Unless the regulatory paradigm fairly balances the interests of both load and generation, the utility industry will be condemned to continued upheaval.
A Pricey Peninsula
Michigan chafes over regional grid planning, providing a policy lesson for the feds.
This month the nation’s utilities will report back to the U.S. Federal Energy Regulatory Commission on how they will comply with FERC Order 1000, the rule issued last summer that requires all transmission providers to participate in regional grid planning, and forces grid planners to take account of state and federal policy governing renewable energy.
And with this landmark step, the industry turns back full circle to the days of vertically integrated resource planning, before everything broke loose in electric restructuring.
With Order 888, issued in 1996, the feds unbundled transmission from generation. That led directly to the formation of regional transmission organizations (RTOs), ensuring that grid management and centralized unit dispatch and would be overseen by agencies with no financial interest in energy markets or the generation revenue stream.
Now, however, with Order 1000, the commission has engineered a virtual rebundling of these two sectors—power plants and wires—by requiring regional planners, when they study where to lay down the lines, to consider not only what power flows are needed to keep the lights on, but also the motives, mandates, and economics of various portfolios of generation resources, and their effects on wholesale prices and retail rates.
That’s called integrated resource planning (IRP), the longtime province of state regulators and vertically integrated electric utilities. But with Order 1000, IRP is being ferried away from the states and reinvented on a regional level, in a process to be managed by the feds.
Speaking at a press gathering last month, FERC Chairman Jon Wellinghoff conceded that his agency likely would “get some pushback” from the industry in those Order 1000 compliance filings. But on that score he cited rights of first refusal (ROFR)—the notion that incumbent transmission owners ought to get a first crack at building infrastructure identified in the planning process:
“Some areas have different ideas on that,” Wellinghoff said.
But as for the bigger question—how much transmission to build—the chairman saw no basic conflict that markets can’t resolve.
Of course, cost estimates have run as high as $800 billion for the new lines needed to gather wind and solar from flyover country to load centers in the Midwest and East, to satisfy state-mandated renewable portfolio standards (RPS).
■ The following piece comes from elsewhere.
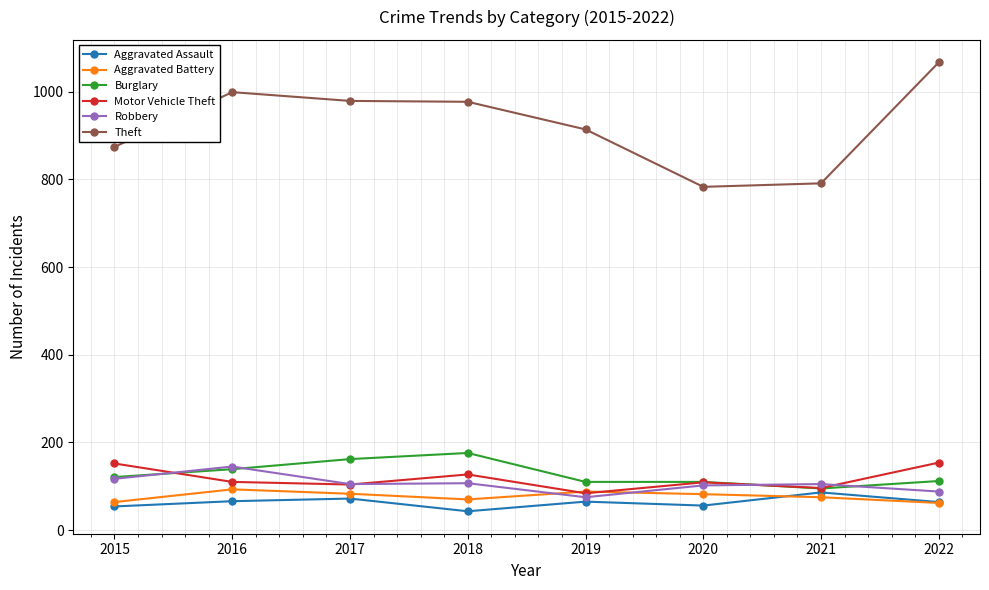

Is the value of Aggravated Battery at 2019 greater than the value of Aggravated Assault at 2018?

Yes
And by contrast, however, as Wellinghoff noted, some see the cost of solar photovoltaic cells installed behind the customer meter falling as low as $2 a watt, not to mention all that transmission investment that is thereby avoided.
So the chairman reminded his audience of energy beat reporters that FERC, as a federal agency, would stay neutral in the contest between supply-side and demand-side solutions. That would leave the industry free to meet renewable energy goals either by wind from the Dakotas, implying a massive wires build-out, or instead by rooftop PV—a fix that could turn much of any future big build into stranded investment.
“We need,” he said, “to build only the transmission that we need.”